Like WVU, Baylor is requiring facemasks in its on-campus buildings, but that does not include McLane Stadium. BU is also requiring bi-weekly testing for all of its students, faculty and staff through Oct 15. That does not extend to those attending athletic contests.
Minus the Long Island game, WVU is averaging 21 points per contest. Baylor, minus the Texas Southern blowout, is putting up almost 29 per outing. Much of that can be attributed to the Bears’ 9-4 turnover margin advantage, which includes zero interceptions thrown to date.
* * * * * *
Neither team is afraid to go for it on fourth down, so conversions there and the resulting extensions of drives could be an important factor in the game. Baylor is 9-12 this year, which ranks 16th in success rate (75%) and seventh in total conversions.
WVU is right behind with eight successful tries in 11 attempts, ranking 10th in conversions and 22nd in success rate.
Baylor and West Virginia might use more motion, misdirection and multiple formations than any other teams in the Big 12. Part to emphasize strengths and hide deficiencies, and part to hone execution of a few plays over the random utilization of many, the Bears are leading the Big 12 in yards per play, yards per rush and fewest sacks, while standing second in total offense and rushing offense.

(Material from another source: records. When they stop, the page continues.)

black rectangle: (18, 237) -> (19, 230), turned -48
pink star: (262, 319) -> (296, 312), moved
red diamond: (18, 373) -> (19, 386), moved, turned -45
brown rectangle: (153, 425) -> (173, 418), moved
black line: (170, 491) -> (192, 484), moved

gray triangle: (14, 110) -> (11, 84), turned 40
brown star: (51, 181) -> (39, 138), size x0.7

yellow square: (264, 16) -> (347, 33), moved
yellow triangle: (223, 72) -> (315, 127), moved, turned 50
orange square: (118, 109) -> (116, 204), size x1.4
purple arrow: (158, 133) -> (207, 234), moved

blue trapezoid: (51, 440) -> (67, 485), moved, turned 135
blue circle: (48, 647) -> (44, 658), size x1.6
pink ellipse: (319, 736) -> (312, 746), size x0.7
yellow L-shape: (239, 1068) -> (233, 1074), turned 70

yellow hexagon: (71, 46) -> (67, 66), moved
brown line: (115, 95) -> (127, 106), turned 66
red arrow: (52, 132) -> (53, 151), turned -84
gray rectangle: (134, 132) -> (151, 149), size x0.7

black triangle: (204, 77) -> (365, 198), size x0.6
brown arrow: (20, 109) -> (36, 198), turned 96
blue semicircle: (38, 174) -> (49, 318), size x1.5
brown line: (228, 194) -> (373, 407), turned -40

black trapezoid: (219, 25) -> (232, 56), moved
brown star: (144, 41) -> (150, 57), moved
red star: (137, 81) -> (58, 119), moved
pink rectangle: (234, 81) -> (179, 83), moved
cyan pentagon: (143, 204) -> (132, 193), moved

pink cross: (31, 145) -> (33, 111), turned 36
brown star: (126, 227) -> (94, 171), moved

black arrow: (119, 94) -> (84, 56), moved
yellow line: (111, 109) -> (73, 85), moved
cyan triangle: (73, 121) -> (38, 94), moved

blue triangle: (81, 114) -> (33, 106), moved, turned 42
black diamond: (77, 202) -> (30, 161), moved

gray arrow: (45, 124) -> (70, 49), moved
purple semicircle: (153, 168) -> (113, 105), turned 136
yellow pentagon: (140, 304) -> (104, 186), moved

Those tactics are only part of the reason for BU’s offensive showing. Two offensive line transfers (Jacob Gall and Grant Miller), with a season’s worth of starts at their former schools, have been vital links on a line that piled up 964 rushing yards in its first three games of the year. The rushing numbers did drop to 123 and 107 against Iowa State and Oklahoma State, so there is still some question as to just where the Bear offense ranks in terms of overall strength in the league. This week should give an even better indication of that.
* * * * * *
The Bears begin an October homestand against WVU, playing three games in McLane Stadium over the next four weeks, including the Big 12's last non-conference game of the year against BYU next Saturday. With wins the next two weeks, the Bears would be bowl-eligible — a plateau that few forecast for them this season.